Lawmaker asks U.S. attorney to intervene in New Mexico common lands case

Yahoo4 days ago

Rep. Miguel Garcia (D-Albuquerque) wants U.S. Attorney for the District of New Mexico Ryan Ellison to attend an interim legislative Land Grant Committee meeting this year. Garcia is showing speaking during the committee's first meeting since the most recent legislative session on May 30, 2025. (Photo by Austin Fisher / Source NM)
A state lawmaker is asking the top federal prosecutor in New Mexico to reopen a case that allowed the American government to take millions of acres of commonly owned land promised to New Mexicans in the Treaty of Guadalupe Hidalgo.
Rep. Miguel Garcia (D-Albuquerque) on May 28 sent a letter to U.S. Attorney for the District of New Mexico Ryan Ellison asking him to reopen a 128-year-old court case called United States v. Sandoval.
Garcia is asking Ellison to attend one of this year's interim legislative Land Grant Committee hearings, at which land grant attorney Narciso Garcia will present the legal arguments and questions surrounding the case to either Ellison or his designee, and the committee will ask him to intervene.
Last Friday, at the committee's first meeting since this year's legislative session, Garcia said he took it upon himself to make the request, and that Ellison's office is deliberating how to respond to it.
Ellison's office declined to comment.
The case deals with commonly owned land — locally managed lands meant to sustain communities — in seven areas in New Mexico granted by the Spanish Empire and later recognized by Mexican law.
The justices ruled that the common lands were actually owned by the Spanish Empire, and therefore became the U.S. government's property as a result of the the Treaty of Guadalupe Hidalgo at the end of the Mexican-American War.
During this period, land speculators, including U.S. government officials, took advantage of adverse U.S. Supreme Court decisions to defraud communities of their common lands, Arturo Archuleta, director of the New Mexico Land Grant Council and the University of New Mexico Land Grant-Merced Institute, told the committee.
The Sandoval decision resulted in the seven land grants shrinking from an average of 450,000 acres to 1,500 acres, Garcia wrote.
He wrote that the ruling was a travesty of justice, and told the committee that it resulted in the depopulation of some land grant communities who could no longer herd as many cattle and sheep or produce as many forestry products.

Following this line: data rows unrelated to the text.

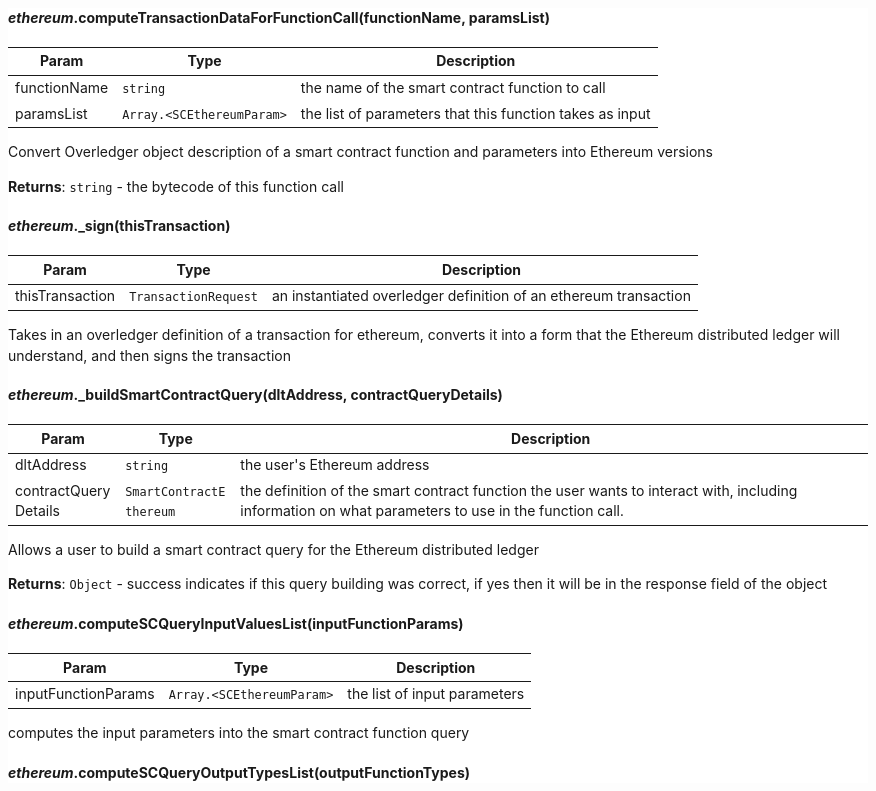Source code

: #### *ethereum*.computeTransactionDataForFunctionCall(functionName, paramsList)

| Param | Type | Description |
| --- | --- | --- |
| functionName | <code>string</code> | the name of the smart contract function to call |
| paramsList | <code>Array.&lt;SCEthereumParam&gt;</code> | the list of parameters that this function takes as input |

Convert Overledger object description of a smart contract function and parameters into Ethereum versions

**Returns**: <code>string</code> - the bytecode of this function call  
<a name="module_overledger-dlt-ethereum.Ethereum+_sign"></a>

#### *ethereum*._sign(thisTransaction)

| Param | Type | Description |
| --- | --- | --- |
| thisTransaction | <code>TransactionRequest</code> | an instantiated overledger definition of an ethereum transaction |

Takes in an overledger definition of a transaction for ethereum, converts it into a form that the Ethereum distributed ledger will understand, and then signs the transaction

<a name="module_overledger-dlt-ethereum.Ethereum+_buildSmartContractQuery"></a>

#### *ethereum*._buildSmartContractQuery(dltAddress, contractQueryDetails)

| Param | Type | Description |
| --- | --- | --- |
| dltAddress | <code>string</code> | the user's Ethereum address |
| contractQueryDetails | <code>SmartContractEthereum</code> | the definition of the smart contract function the user wants to interact with, including information on what parameters to use in the function call. |

Allows a user to build a smart contract query for the Ethereum distributed ledger

**Returns**: <code>Object</code> - success indicates if this query building was correct, if yes then it will be in the response field of the object  
<a name="module_overledger-dlt-ethereum.Ethereum+computeSCQueryInputValuesList"></a>

#### *ethereum*.computeSCQueryInputValuesList(inputFunctionParams)

| Param | Type | Description |
| --- | --- | --- |
| inputFunctionParams | <code>Array.&lt;SCEthereumParam&gt;</code> | the list of input parameters |

computes the input parameters into the smart contract function query

<a name="module_overledger-dlt-ethereum.Ethereum+computeSCQueryOutputTypesList"></a>

#### *ethereum*.computeSCQueryOutputTypesList(outputFunctionTypes)
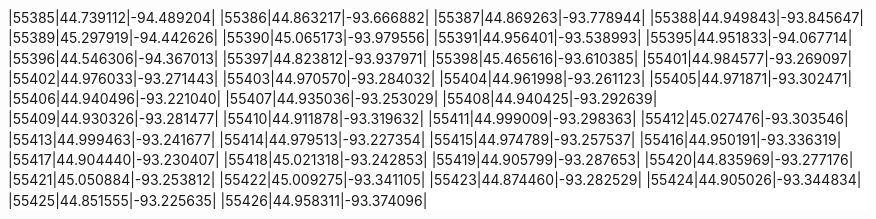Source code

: |55385|44.739112|-94.489204| 
|55386|44.863217|-93.666882| 
|55387|44.869263|-93.778944| 
|55388|44.949843|-93.845647| 
|55389|45.297919|-94.442626| 
|55390|45.065173|-93.979556| 
|55391|44.956401|-93.538993| 
|55395|44.951833|-94.067714| 
|55396|44.546306|-94.367013| 
|55397|44.823812|-93.937971| 
|55398|45.465616|-93.610385| 
|55401|44.984577|-93.269097| 
|55402|44.976033|-93.271443| 
|55403|44.970570|-93.284032| 
|55404|44.961998|-93.261123| 
|55405|44.971871|-93.302471| 
|55406|44.940496|-93.221040| 
|55407|44.935036|-93.253029| 
|55408|44.940425|-93.292639| 
|55409|44.930326|-93.281477| 
|55410|44.911878|-93.319632| 
|55411|44.999009|-93.298363| 
|55412|45.027476|-93.303546| 
|55413|44.999463|-93.241677| 
|55414|44.979513|-93.227354| 
|55415|44.974789|-93.257537| 
|55416|44.950191|-93.336319| 
|55417|44.904440|-93.230407| 
|55418|45.021318|-93.242853| 
|55419|44.905799|-93.287653| 
|55420|44.835969|-93.277176| 
|55421|45.050884|-93.253812| 
|55422|45.009275|-93.341105| 
|55423|44.874460|-93.282529| 
|55424|44.905026|-93.344834| 
|55425|44.851555|-93.225635| 
|55426|44.958311|-93.374096|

'This was devastating for these communities because this is what brought on poverty in our state,' Garcia told the committee. 'This is a good example of how our land grant communities were turned from a vibrant, self-sustaining community to an impoverished community.'
Garcia attached to the letter a 2018 working paper written by John Mitchell, who argues that after Mexico ceded the Territory of New Mexico to the U.S., Congress failed to incorporate it and allowed a temporary government to grant common lands to the inhabitants, which took away jurisdiction from the U.S. Supreme Court concerning land titles in the territory. 'Ultimately, the decision still belongs to the New Mexico Supreme Court who could hold that the de facto government did in fact grant common lands under existing law,' Mitchell wrote.